» Instructions to follow
Write the line that contains "14.2 The notices" and each one after it, word for word, ending with the final line of the data.

------------------------

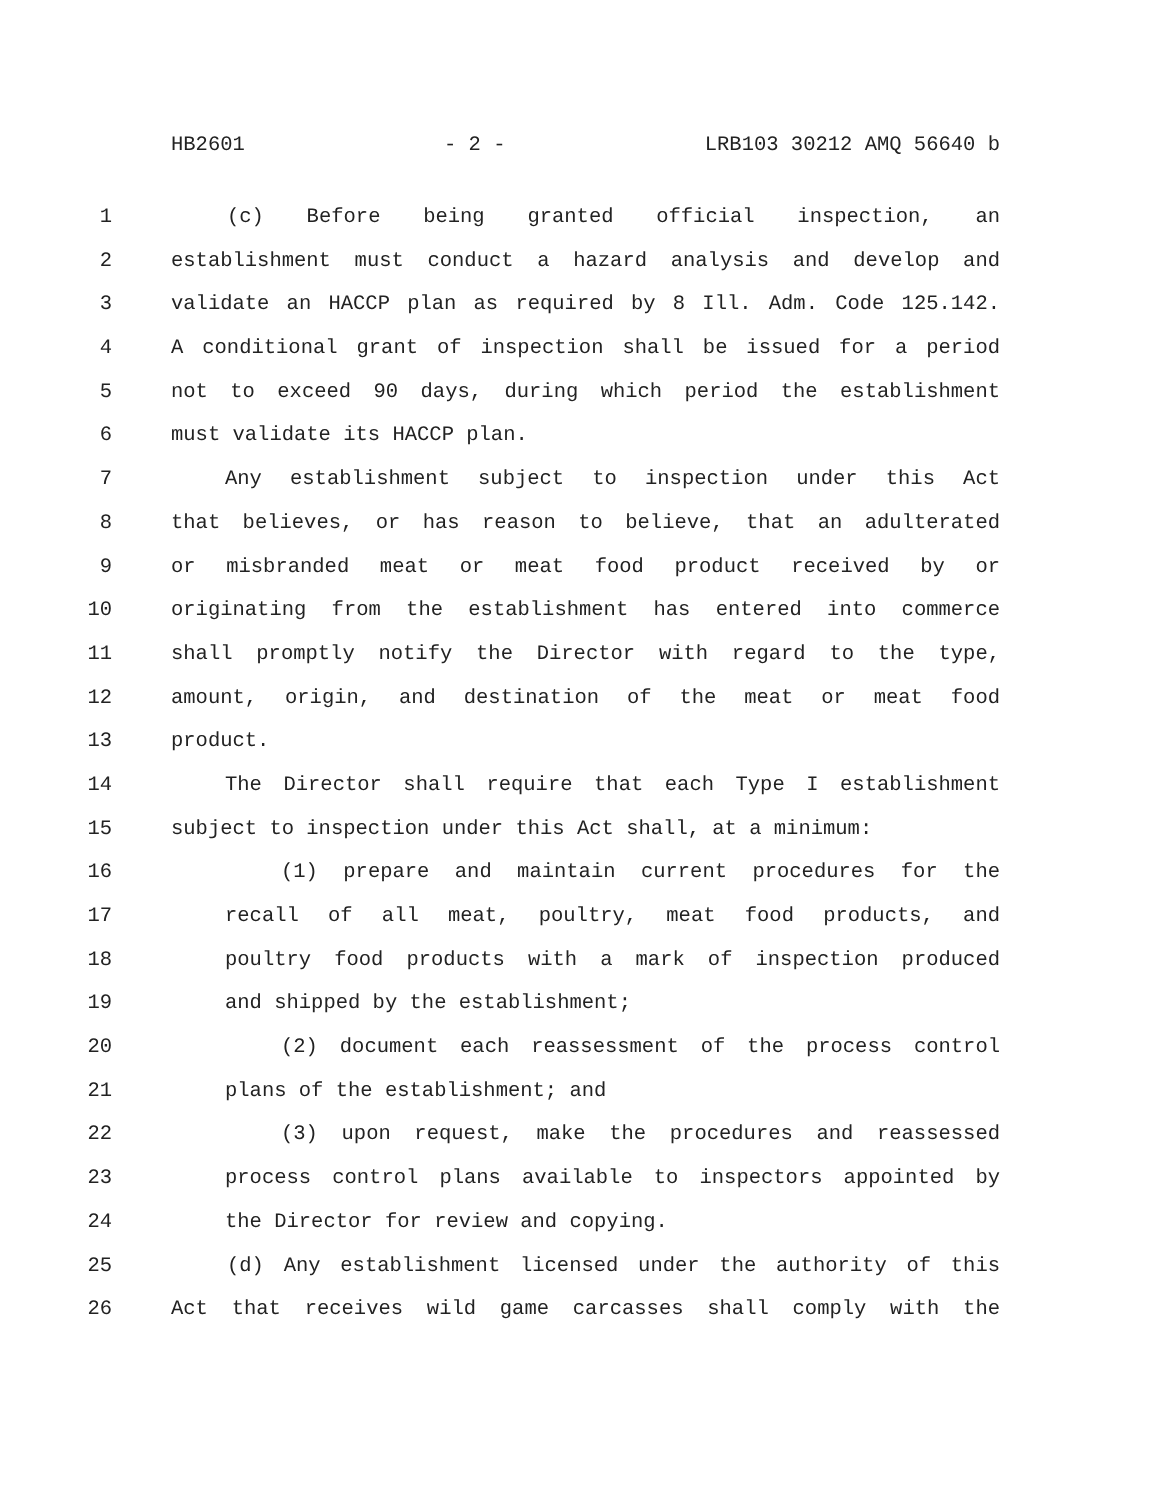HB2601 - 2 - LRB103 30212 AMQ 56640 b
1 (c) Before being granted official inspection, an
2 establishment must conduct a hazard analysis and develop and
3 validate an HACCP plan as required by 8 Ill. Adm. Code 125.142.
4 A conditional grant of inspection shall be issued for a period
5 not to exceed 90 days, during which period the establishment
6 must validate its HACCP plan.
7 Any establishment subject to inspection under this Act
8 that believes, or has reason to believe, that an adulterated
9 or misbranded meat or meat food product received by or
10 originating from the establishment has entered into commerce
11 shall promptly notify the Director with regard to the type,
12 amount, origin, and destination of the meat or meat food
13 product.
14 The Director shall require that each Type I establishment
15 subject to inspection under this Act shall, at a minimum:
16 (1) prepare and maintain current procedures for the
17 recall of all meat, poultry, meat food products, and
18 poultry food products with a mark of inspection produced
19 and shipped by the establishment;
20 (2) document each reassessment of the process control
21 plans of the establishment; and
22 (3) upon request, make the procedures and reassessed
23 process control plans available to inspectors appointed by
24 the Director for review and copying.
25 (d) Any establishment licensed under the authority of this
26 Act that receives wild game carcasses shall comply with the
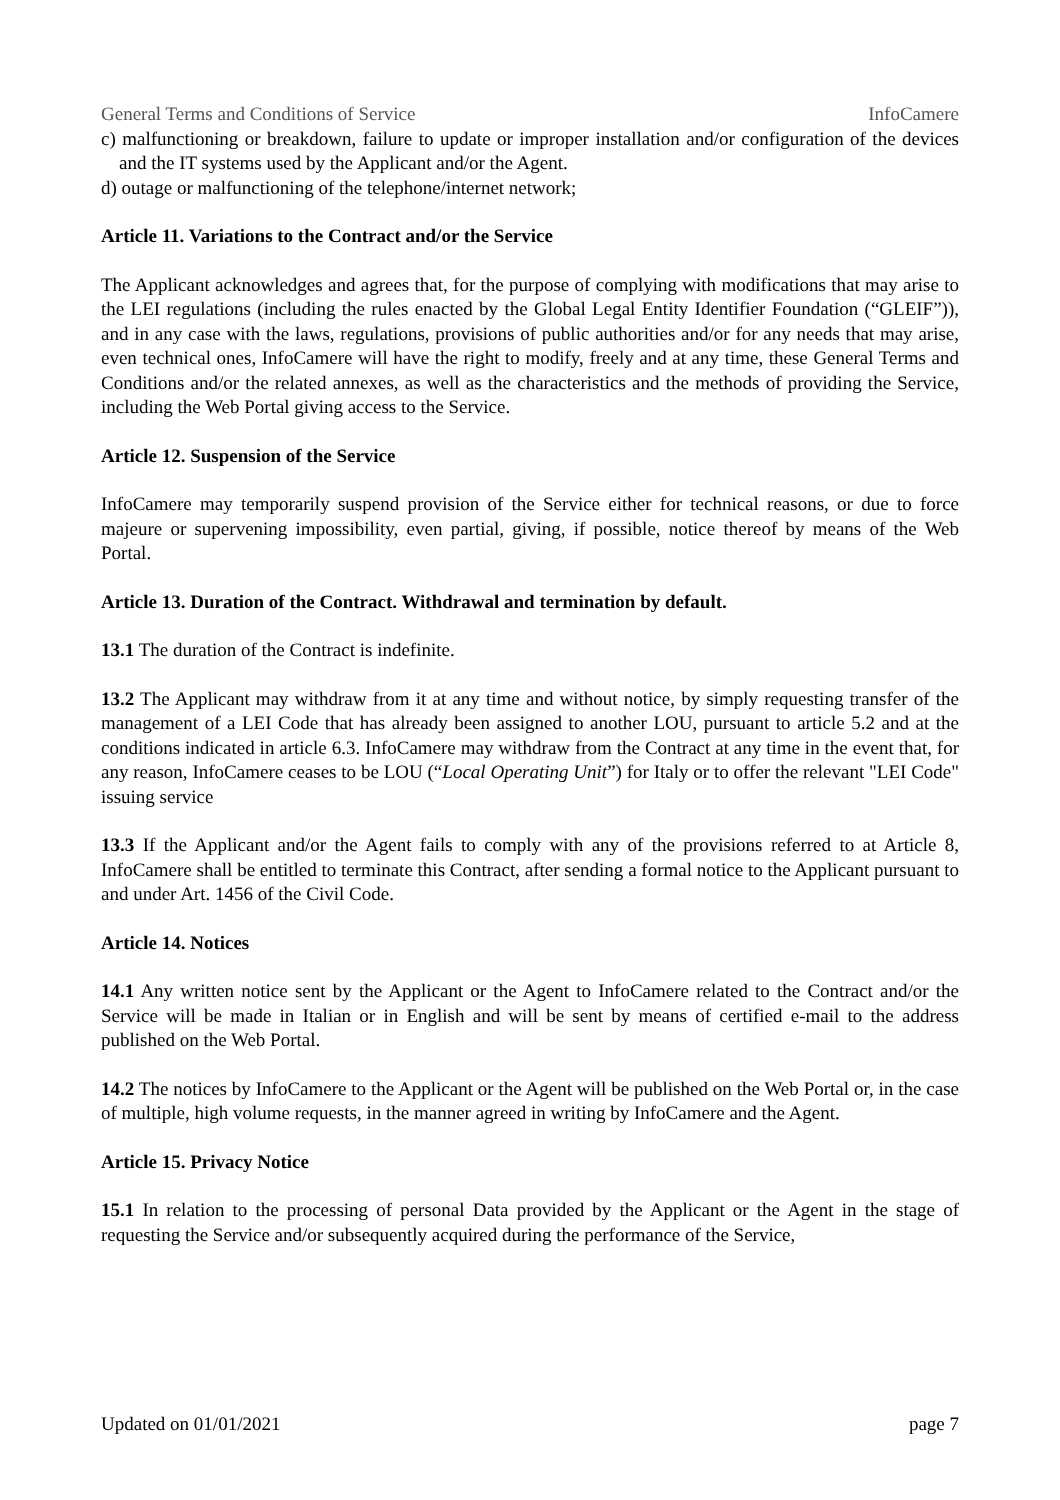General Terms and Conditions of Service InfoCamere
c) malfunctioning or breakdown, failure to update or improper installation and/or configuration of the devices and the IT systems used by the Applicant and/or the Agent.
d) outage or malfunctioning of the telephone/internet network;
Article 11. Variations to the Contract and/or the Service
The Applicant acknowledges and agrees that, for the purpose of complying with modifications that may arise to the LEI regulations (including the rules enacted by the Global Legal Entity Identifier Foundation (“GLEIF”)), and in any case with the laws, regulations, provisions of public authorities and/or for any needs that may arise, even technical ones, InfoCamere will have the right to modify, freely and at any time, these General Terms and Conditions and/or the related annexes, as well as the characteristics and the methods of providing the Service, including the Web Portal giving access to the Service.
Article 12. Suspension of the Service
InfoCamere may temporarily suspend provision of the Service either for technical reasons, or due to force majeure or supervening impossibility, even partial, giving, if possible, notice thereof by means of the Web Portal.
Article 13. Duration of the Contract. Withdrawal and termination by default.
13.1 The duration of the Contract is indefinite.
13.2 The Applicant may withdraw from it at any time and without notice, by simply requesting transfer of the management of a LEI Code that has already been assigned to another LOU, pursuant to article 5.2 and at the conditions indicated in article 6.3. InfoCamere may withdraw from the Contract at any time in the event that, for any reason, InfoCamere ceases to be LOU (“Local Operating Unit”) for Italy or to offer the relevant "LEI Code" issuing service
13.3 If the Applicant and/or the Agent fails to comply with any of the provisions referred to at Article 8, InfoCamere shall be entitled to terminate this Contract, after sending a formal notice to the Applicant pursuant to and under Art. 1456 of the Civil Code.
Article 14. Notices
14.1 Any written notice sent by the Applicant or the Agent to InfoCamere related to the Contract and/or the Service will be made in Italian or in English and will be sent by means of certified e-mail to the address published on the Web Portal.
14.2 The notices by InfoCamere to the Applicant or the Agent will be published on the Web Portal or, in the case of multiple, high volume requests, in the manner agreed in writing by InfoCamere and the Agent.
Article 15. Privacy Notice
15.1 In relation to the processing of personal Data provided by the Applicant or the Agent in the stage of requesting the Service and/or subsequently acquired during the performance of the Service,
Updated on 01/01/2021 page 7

------------------------

» Result for this exercise
14.2 The notices by InfoCamere to the Applicant or the Agent will be published on the Web Portal or, in the case of multiple, high volume requests, in the manner agreed in writing by InfoCamere and the Agent.
Article 15. Privacy Notice
15.1 In relation to the processing of personal Data provided by the Applicant or the Agent in the stage of requesting the Service and/or subsequently acquired during the performance of the Service,
Updated on 01/01/2021 page 7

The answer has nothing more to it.